--- START ---

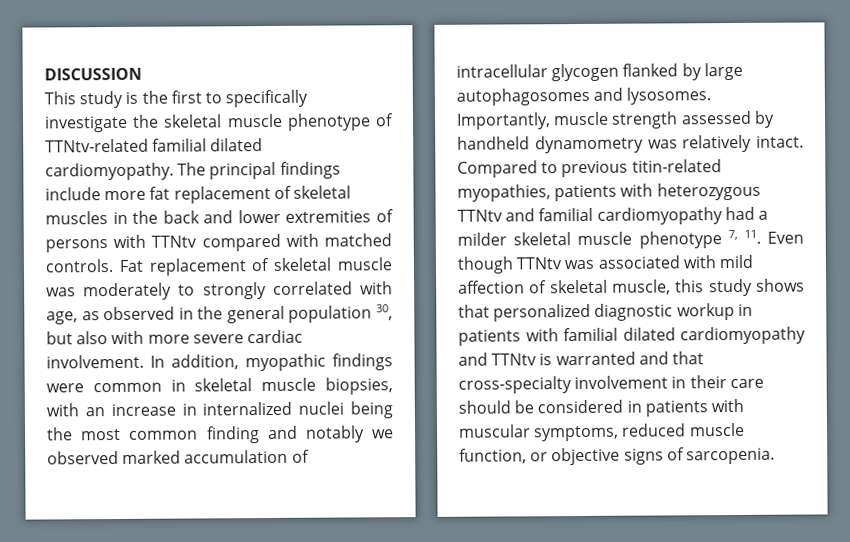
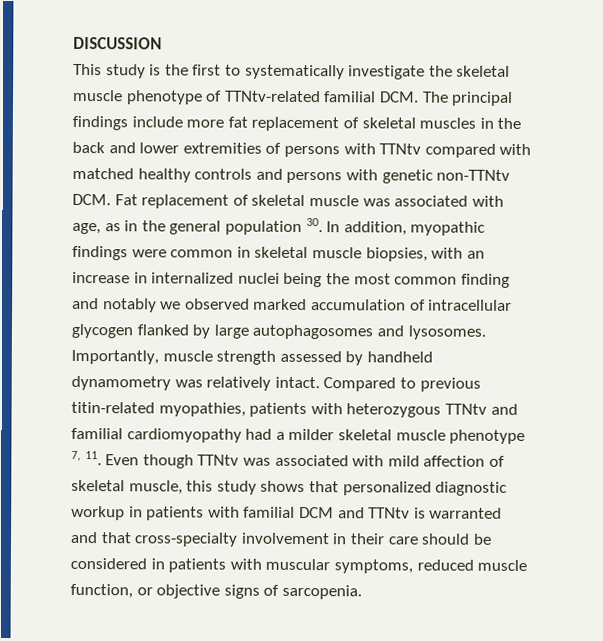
[225,89,309,108] specifically -> [244,64,345,80] systematically
[210,138,264,152] [45,162,174,181] dilated cardiomyopathy. -> [378,91,419,103] DCM.
[45,259,114,273] controls. -> [137,168,511,184] [72,193,111,206] healthy controls and persons with genetic non-TTNtv DCM.
[83,281,353,301] moderately to strongly correlated -> [394,195,469,207] associated
[103,306,176,321] observed -> (121, 227) none
[375,304,393,321] [46,329,303,345] [46,354,144,369] 30, but also with more severe cardiac involvement. -> [305,218,323,233] 30.
[622,326,806,345] dilated cardiomyopathy -> [298,506,334,519] DCM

--- END ---

All entries must be output exactly as they stand, and every picture must be left out.

RESPONSE BELOW:
[225,89,309,108] specifically -> [244,64,345,80] systematically
[210,138,264,152] [45,162,174,181] dilated cardiomyopathy. -> [378,91,419,103] DCM.
[45,259,114,273] controls. -> [137,168,511,184] [72,193,111,206] healthy controls and persons with genetic non-TTNtv DCM.
[83,281,353,301] moderately to strongly correlated -> [394,195,469,207] associated
[103,306,176,321] observed -> (121, 227) none
[375,304,393,321] [46,329,303,345] [46,354,144,369] 30, but also with more severe cardiac involvement. -> [305,218,323,233] 30.
[622,326,806,345] dilated cardiomyopathy -> [298,506,334,519] DCM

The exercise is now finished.